Best Practices

Menu-Based Choice is for More Than Just Menus

 2021/10/touching-list-screen-245.jpg Touching List
Touching List

Advances in technology have transformed the world of research, opening opportunities to interact with consumers in ways that weren’t available even a few years ago. This is especially true for Choice-Based Modeling research (also known as Conjoint), which has benefitted from developments in software technology that make it easier to understand how to optimize offerings in complex situations where there are many moving parts.

While Choice-Based modeling has been around for over 40 years; only within the past several years have new approaches evolved to a place where we can truly allow consumers and decision-makers to customize options in a realistic, dynamic way. Radius has had the privilege of being on the front lines for rolling out the most powerful of these new approaches: Menu-Based Choice (MBC) modeling.

MBC pushes conjoint to new levels by allowing us to expose respondents to complex scenarios where they can consider many options at one time to build product or service bundles to best meets their needs.

The net result of this is an enhanced, more effective means for determining which bundles your company should offer, which product configurations you should build, and what collections of products or services you should combine/cross-promote to maximize demand.
MBC uses analyses like cross-elasticity modeling, multi-product selection, and customization modeling to better address business objectives, such as:

  • Understanding what product or service configurations yield the highest revenue per customer within a portfolio of offerings,
  • Determining which features or services should be put together in pre-set bundles versus which should be part of an a la carte offering,
  • Assessing the impact that the presence or absence of different features or services on demand (i.e. – does demand spike when certain things are offered at the same time, do certain options lead to greater cross-purchasing across a portfolio, etc.), or
  • Identifying which features/incentives will maximize the sale of the most profitable items within a product line.
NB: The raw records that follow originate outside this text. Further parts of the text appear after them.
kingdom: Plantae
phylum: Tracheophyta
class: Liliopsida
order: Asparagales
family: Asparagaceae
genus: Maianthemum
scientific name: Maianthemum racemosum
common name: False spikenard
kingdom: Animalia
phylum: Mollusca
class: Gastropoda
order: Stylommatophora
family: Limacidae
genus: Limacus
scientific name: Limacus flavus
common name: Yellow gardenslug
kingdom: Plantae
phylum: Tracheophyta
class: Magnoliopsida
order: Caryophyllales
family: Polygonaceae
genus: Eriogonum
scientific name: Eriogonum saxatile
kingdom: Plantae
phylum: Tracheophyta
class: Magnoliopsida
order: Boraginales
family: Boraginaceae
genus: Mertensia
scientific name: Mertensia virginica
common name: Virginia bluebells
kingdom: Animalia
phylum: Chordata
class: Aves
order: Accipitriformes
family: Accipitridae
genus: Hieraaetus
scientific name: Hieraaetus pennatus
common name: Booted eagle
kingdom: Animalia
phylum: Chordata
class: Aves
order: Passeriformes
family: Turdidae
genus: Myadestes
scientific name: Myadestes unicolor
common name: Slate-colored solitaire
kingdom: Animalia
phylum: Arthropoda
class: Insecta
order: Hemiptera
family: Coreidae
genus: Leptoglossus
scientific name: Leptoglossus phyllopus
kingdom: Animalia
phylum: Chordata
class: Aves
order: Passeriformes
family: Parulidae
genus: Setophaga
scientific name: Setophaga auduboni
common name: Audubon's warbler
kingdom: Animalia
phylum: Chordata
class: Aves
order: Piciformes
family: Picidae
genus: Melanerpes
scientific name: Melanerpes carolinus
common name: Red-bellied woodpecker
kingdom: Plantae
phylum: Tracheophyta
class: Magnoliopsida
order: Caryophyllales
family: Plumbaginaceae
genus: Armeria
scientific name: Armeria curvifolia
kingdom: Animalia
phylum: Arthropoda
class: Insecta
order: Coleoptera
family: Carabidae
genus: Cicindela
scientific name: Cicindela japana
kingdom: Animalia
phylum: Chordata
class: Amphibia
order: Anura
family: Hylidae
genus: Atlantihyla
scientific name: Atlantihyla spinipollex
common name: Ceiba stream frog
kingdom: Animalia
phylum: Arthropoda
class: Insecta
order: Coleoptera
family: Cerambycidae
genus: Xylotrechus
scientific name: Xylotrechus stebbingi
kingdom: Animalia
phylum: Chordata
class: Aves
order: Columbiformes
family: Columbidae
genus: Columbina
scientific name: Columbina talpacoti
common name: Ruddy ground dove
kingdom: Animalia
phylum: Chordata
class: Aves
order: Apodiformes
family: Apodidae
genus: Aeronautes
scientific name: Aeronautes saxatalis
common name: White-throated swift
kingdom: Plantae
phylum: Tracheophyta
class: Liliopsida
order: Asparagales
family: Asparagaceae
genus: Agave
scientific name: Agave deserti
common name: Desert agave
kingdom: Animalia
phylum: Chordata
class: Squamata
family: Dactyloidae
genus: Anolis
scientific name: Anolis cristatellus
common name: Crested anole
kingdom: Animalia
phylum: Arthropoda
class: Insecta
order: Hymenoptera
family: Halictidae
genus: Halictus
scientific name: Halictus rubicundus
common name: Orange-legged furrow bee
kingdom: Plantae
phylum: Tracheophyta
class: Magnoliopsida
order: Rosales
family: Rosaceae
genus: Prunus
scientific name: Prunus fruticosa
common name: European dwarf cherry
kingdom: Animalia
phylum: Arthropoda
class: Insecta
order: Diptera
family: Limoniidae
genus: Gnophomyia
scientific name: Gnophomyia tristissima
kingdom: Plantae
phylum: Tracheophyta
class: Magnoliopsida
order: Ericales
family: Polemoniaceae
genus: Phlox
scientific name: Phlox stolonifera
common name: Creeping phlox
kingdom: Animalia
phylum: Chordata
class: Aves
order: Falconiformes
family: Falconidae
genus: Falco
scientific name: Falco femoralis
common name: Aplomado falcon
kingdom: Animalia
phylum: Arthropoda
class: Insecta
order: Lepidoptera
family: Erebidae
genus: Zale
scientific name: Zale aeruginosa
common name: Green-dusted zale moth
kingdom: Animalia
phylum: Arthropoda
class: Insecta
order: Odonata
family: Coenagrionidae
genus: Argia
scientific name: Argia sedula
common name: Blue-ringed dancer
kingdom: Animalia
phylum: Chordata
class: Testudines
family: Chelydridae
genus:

Some examples of how businesses have used MBC to guide decisions include:

  • A Technology Company has consumers in the market for new computers build their ideal models from scratch. Consumers select everything from screen size to processor, operating system to memory, while prices upda te based on their selections. In return, the company determines what the most profitable baseline PC models are, what types of features are most preferred, and at what prices revenue can be maximized.
  • A Communication Services Provider uses Menu-Based Choice to examine pre-set bundles in the context of a la carte offerings to see if their bundles are optimal or if different, more profitable scenarios are worth considering.  As a result, they determine which features must be bundled together, what price point different bundles should use to distinguish between tiers of service, and what add-ons should be leveraged to encourage upsell.
  • A Financial Services Provider finds out what consumers need in an online savings account or credit card by having them complete an exercise where they select features like minimum deposits, level of ATM access, bill pay preferences, etc. This helps them decide exactly what to feature on their website and direct email marketing campaigns to encourage new customers to sign up for an online savings account.
  • A Healthcare Technology Provider interviews doctors and nurses who are the end-users of a new type of medical technology, and allows them to configure their optimal set of features for this product. This helps the manufacturer understand exactly what specialized medical professionals need in this type of technology, how they would use it, and what role, if any, price plays in their decision-making.

These examples illustrate only some of the ways that MBC can guide you towards better bundle and offering configurations, regardless of whether you’re in a B2C or B2B environment.  While MBC provides a simple and easy to use interface for respondents, it taps into the richness and complexity inherent to constantly expanding product and service offerings in the marketplace. And perhaps most importantly, it allows researchers to stay on top of those changes.